Today, I was treated to not one, not two, but three stories about Cricket on the Google News front page. What a nice surprise. (And hurray for Australia! With Shane Warne looking more powerful than ever, they’re in great shape for the Ashes next month.)

Zeroing in on my crashes

I know, I should just reinstall. But I’ve been too busy to risk that much disruption when I don’t currently have a good backup solution, and I seem to have figured out how to avoid the crashes most of the time.

I noticed fairly quickly that the crashes seem to always be related to modem use: they happen either while the modem is disconnecting, or very quickly thereafter. And I also noticed, shortly before the crashes started happening, that disconnecting was taking a lot longer than it used to. Something’s up.

After playing around for a while, I figured this out: if I unplug the phone cord from my laptop before I tell the modem to disconnect, the machine won’t crash. So far, that’s worked. Keeping my fingers crossed.

Beginning the Day …

(via my O’Reilly blog)

A month ago, I wrote about “TechnoPop: The Secret History of Technology and Pop Music”, Rick Karr’s series of reports running on NPR’s Morning Edition. This morning I was listening to part 5 while driving to work, and I heard Karr say this:

Over the past decade, all this technology making modern music has gone digital.

Those of you as old as I am might recognize the middle of that sentence as a near quote from Rush’s 1980 masterpiece, “The Spirit of Radio”. That little touch put a big smile on my face.

Thanks to the magic of iPod, I had the song close at hand.
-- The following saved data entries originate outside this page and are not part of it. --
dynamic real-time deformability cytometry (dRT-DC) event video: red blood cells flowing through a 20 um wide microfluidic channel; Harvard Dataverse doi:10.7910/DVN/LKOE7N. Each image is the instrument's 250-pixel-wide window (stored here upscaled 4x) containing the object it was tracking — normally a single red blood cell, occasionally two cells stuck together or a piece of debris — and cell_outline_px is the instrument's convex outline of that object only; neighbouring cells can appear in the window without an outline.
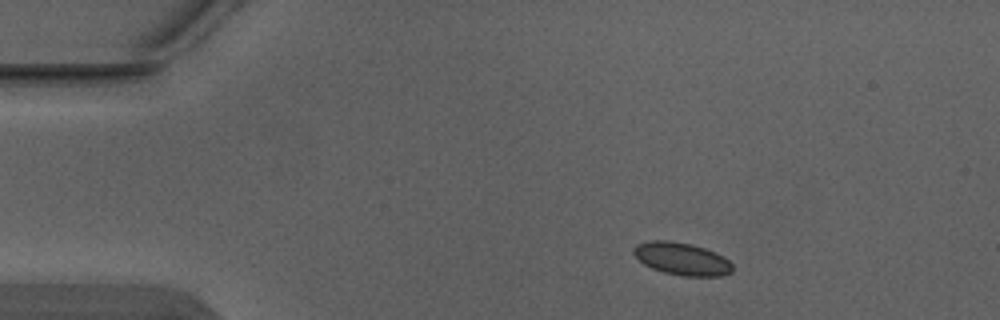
{"species": "Egyptian fruit bat (a non-hibernating species)", "species_latin": "Rousettus aegyptiacus", "temperature_condition": "warm", "stored_images_in_passage": 5, "camera_frame_rate_fps": 3000, "um_per_image_px": 0.085, "animal": {"sex": "male"}, "frame": {"image": 1, "passage_image": 5, "time_ms": 1.333, "image_size_px": [1000, 320], "cell_outline_px": [[732, 272], [720, 276], [684, 276], [664, 272], [652, 268], [644, 264], [632, 252], [632, 248], [636, 244], [652, 240], [668, 240], [692, 244], [704, 248], [728, 260], [732, 264]], "centroid_in_image_um": [57.92, 21.99], "position_along_channel_um": 27.1, "area_um2": 18.55}}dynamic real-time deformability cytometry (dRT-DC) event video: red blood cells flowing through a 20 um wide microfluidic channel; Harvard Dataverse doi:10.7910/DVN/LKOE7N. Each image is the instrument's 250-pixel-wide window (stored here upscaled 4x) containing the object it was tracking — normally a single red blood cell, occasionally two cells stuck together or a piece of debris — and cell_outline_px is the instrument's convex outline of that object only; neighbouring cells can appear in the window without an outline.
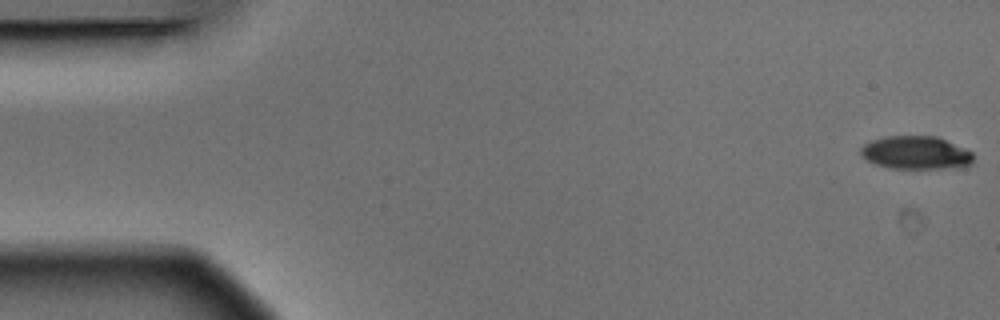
{"species": "Egyptian fruit bat (a non-hibernating species)", "species_latin": "Rousettus aegyptiacus", "temperature_condition": "warm", "stored_images_in_passage": 5, "camera_frame_rate_fps": 3000, "um_per_image_px": 0.085, "animal": {"sex": "male"}, "frame": {"image": 1, "passage_image": 1, "time_ms": 0.0, "image_size_px": [1000, 320], "cell_outline_px": [[972, 164], [944, 168], [888, 168], [864, 160], [860, 152], [860, 148], [864, 144], [872, 140], [884, 136], [936, 136], [964, 148], [972, 152]], "centroid_in_image_um": [77.78, 12.97], "position_along_channel_um": 7.2, "area_um2": 21.62}}
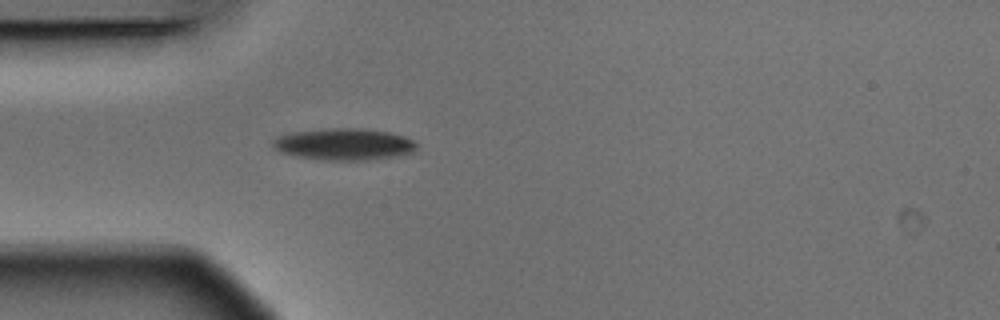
{"frame": {"image": 2, "passage_image": 5, "time_ms": 1.333, "image_size_px": [1000, 320], "cell_outline_px": [[416, 148], [412, 152], [396, 156], [360, 160], [324, 160], [296, 156], [280, 152], [272, 144], [272, 140], [280, 136], [296, 132], [328, 128], [356, 128], [388, 132], [404, 136], [412, 140], [416, 144]], "centroid_in_image_um": [29.23, 12.26], "position_along_channel_um": 55.8, "area_um2": 26.13}}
So I popped my cassette adapter into the slot in the dashboard, plugged in my iPod, and had a listen. And I was struck by just how appropriate it was for Karr to quote from that song, which was a scathing attack on the music industry.
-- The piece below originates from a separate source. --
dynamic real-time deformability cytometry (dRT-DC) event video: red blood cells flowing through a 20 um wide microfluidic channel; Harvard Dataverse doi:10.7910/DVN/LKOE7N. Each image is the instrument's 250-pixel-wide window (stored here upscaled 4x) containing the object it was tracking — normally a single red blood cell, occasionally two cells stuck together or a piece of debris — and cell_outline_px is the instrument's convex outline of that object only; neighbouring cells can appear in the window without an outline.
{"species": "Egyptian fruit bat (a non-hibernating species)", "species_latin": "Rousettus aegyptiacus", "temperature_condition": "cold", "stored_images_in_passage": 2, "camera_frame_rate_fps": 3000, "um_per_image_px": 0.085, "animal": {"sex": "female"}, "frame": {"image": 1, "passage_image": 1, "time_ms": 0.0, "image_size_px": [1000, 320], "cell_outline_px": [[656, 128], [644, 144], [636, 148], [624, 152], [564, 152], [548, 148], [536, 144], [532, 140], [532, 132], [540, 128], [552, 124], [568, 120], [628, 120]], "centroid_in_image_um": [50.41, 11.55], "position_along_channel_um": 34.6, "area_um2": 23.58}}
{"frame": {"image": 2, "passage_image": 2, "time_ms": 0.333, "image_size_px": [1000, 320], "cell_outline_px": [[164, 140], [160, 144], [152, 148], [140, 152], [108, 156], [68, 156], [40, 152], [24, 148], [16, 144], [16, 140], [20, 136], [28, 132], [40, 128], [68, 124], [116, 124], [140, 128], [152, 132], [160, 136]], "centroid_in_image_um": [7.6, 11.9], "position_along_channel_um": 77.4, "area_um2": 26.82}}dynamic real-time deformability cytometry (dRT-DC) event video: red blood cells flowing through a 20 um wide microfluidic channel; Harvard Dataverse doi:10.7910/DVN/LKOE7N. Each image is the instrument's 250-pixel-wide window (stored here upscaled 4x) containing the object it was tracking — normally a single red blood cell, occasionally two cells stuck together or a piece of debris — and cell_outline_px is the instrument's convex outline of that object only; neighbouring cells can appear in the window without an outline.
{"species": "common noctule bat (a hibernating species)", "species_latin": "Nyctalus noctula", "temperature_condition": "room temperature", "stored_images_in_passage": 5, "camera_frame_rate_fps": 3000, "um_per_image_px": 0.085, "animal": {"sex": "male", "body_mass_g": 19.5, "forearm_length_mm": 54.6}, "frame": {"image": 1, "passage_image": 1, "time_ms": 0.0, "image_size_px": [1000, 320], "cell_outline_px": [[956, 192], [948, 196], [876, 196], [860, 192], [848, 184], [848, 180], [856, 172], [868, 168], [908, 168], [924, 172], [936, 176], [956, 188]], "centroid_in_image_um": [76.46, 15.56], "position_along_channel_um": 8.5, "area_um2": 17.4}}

The first part of “TechnoPop” made a rather pointed reference to the current conflicts between the music industry and their customers (and, for that matter, the artists), and there’ve been hints that the series will come back to that issue in its final installment next week. So far, the series has covered the phonograph, microphones and electrical recording, magnetic tape, LPs, and multitracking. At each stage, the theme has been clear: technology inevitably changes not only music itself, but also the music business – often over the protests of established players in the industry, but usually to the long-term benefit of the music industry as a whole.
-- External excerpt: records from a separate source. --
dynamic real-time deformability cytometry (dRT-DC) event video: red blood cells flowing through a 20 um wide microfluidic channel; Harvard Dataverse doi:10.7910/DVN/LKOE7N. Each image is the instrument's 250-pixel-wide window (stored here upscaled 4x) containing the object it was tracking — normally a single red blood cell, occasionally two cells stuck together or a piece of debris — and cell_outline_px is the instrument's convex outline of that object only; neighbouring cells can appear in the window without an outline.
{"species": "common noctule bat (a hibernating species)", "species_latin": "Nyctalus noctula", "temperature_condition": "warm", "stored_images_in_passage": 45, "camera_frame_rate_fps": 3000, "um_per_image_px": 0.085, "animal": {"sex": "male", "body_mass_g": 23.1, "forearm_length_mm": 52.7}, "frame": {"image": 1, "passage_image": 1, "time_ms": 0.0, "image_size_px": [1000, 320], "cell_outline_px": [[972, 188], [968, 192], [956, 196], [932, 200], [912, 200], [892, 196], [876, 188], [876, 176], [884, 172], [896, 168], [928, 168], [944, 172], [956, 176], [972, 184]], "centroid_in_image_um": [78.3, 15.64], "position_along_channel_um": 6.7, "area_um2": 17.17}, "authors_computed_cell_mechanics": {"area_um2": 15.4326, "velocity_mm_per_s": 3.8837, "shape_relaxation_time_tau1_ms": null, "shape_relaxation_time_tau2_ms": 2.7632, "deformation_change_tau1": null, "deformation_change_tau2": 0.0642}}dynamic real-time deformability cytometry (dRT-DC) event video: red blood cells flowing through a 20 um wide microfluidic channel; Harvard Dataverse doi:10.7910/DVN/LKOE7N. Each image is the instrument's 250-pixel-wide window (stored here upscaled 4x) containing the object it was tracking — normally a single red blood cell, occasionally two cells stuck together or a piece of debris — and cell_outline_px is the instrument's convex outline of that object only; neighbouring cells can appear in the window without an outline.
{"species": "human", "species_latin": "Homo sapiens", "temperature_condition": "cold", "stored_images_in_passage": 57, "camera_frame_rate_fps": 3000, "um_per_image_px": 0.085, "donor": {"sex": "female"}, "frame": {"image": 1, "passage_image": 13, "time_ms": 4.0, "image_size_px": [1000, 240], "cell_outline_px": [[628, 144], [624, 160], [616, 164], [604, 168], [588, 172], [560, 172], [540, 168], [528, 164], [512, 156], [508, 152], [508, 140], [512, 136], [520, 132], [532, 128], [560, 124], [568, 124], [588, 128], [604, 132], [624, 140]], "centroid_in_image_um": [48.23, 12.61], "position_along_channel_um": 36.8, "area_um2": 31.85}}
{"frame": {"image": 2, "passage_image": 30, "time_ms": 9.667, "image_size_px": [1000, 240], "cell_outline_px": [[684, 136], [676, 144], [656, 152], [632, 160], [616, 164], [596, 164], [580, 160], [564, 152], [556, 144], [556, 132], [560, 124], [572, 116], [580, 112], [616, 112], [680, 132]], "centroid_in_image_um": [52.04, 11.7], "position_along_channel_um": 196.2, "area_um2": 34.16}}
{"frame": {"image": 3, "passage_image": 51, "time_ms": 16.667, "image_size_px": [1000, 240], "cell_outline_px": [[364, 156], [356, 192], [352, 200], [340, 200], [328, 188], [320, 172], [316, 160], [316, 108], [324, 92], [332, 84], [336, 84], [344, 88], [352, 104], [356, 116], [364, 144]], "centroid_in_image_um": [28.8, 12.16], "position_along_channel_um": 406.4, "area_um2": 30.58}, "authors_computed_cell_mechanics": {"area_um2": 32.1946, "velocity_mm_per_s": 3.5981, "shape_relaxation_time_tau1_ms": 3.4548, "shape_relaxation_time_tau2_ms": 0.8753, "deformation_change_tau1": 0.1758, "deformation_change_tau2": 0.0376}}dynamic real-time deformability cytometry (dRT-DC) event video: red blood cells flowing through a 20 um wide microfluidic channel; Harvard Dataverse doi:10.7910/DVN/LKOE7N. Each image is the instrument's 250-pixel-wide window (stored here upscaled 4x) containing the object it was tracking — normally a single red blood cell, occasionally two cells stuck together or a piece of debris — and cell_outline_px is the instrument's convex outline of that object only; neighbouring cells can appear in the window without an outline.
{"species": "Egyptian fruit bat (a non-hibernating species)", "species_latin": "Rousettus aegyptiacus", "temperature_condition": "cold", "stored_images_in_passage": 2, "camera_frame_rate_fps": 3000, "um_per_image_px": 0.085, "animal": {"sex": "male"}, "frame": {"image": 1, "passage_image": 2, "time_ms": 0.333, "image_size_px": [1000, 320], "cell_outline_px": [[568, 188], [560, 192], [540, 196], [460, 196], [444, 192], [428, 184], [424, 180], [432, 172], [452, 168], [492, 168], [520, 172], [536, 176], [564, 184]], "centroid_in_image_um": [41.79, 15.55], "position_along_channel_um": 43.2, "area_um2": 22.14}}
One still likes to believe in the freedom of music, but even the illusion of integrity that Rush sang about has vanished. The gift of music that radio brings to us, far from being beyond price, seems firmly in its grip.

A weird Java2D bug under OSX

Last week I was playing with my toy line drawing editor again, and I noticed a very strange bug in the Java 2D graphics support under MacOS X. I wrote a tool to draw ovals, and it worked great. Then I wrote a tool to draw circles; it was just a subclass of the oval tool that constrained the vertical and horizontal axes to be the same dimension. It worked great, too, but I noticed that all my ovals (and other shapes, for that matter) were nicely antialiased, and all of the circles were jaggy.

Java2D circle bug

At first I thought I’d done something wrong, but the circle tool doesn’t change any of the drawing code from the oval tool.

It turns out that if you draw a circle using Java2D under MacOS X (at least using Java 1.3.1 under Jaguar) it does not do antialiasing at all. If you choose the oval tool and start sweeping out the bounding box, you can see it suddenly switch to jaggy pixels as the dimensions become completely circular, and then back to antialiased mode as you keep going. In the picture, both shapes were drawn with the oval tool; the only difference is that the one on the left has a square bounding box.

It doesn’t happen with Java on other platforms, or with Cocoa. My theory: there’s an optimization path in the Carbon port of Java2D. When it notices that it’s drawing a true circle, that optimization path kicks in, and there’s a bug so that it loses the quality hints.